Segment Start: Exercise text


"Dispatches From a Hole in the World" by Sunny Moraine at Nightmare Magazine
-Trigger Warning for Suicide. This is a story about a viral epidemic of suicides that science has so far failed to figure out or combat. The grant student goes through case after gruesome case, gradually being worn down by the awful things she studies, and we fear she'll be infected by whatever this thing is. Could despair itself be a villain of Horror?

"The Customer Is Always Right" by Anna Salonen at Mothership Zeta 
-One of those successful all-dialogue stories that pulls off the sense of things actually happening while all you get is chatter. Also, death rays! It's the story of a customer service call for a malfunctioning death ray and just gets funnier as it goes along.

"Horror Story" by Carmen Maria Machado at Granta
-After all the Horror I've read, why did I relish a short that's mostly about figuring out what creepy crawly was stalking their apartment? Because Machado's story uses those tropes to deliver something else entirely at the end. She unfurls her idea slowly and assuredly, through gradual hints of a drain malfunctioning, of escalating blame, in a tight package that hands off to an abrupt and highly unusual ending.

Segment End: Exercise text

[Brief]: Pick up the short story recommendations after their last sentence and keep writing. The rows come from a different source than the short story recommendations.

Segment Start: Record extracts

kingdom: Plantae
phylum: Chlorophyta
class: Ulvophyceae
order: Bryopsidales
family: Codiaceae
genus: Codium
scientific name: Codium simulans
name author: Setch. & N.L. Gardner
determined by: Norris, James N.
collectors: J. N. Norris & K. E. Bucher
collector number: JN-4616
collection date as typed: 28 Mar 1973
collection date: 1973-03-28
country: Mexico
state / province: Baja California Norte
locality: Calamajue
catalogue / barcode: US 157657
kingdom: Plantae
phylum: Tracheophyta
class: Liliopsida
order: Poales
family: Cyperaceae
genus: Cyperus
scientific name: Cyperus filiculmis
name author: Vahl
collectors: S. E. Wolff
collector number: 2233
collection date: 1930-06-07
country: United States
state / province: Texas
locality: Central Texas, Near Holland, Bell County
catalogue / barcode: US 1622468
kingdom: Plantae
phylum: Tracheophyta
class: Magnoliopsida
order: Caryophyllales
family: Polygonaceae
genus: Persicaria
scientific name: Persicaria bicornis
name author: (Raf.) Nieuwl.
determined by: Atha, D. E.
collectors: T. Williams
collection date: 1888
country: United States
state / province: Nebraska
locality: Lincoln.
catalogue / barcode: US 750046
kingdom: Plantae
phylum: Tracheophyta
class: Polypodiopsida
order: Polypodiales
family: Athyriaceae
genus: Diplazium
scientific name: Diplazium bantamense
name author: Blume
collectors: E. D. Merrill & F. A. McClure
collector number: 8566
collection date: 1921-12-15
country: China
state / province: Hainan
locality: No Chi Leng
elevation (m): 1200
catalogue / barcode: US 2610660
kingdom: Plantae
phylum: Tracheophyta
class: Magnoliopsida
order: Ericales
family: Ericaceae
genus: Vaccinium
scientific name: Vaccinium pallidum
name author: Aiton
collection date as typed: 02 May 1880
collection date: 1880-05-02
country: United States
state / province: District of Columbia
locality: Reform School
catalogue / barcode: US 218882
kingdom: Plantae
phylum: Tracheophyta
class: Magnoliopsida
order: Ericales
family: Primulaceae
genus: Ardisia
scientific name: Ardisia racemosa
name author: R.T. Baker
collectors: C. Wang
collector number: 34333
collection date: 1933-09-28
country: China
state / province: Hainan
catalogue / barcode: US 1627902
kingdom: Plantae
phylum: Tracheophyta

Segment End: Record extracts

[Response]:
"Everything is Miscellaneous: Why Publishing Needs Tagging" by Michael R. Underwood at Boing Boing
-There are more books in print today than you could ever read, so we need better methods of discoverability. Underwood recommends adopting fanfic-like tagging systems, with idea clouds identifying this novel has Dinosaurs, Coca Cola Product Placement, and Steamy Sex Scenes. It works for Trigger Warnings (hold your outrage; they're useful to people with actual psychological triggers), but are also greatly useful in finding books to meet your specific mood. Amazon has pushed its sub-categories, but the book-space still needs more robust discoverability options. It's an excellent proposal.

"How to be a Genderqueer Feminist" by Laurie Penny at Buzzfeed
-Feminism is supposed to be about equity for all, but historically has had trouble supporting anyone but cis white women. It's getting better, and discussions like this one are why. Here is a beautiful article about someone who identifies as neither male nor female, who believes passionately in some of Feminism, but whose identity is met with hostility by many adherents. It's food for compassion and expanding dogmas.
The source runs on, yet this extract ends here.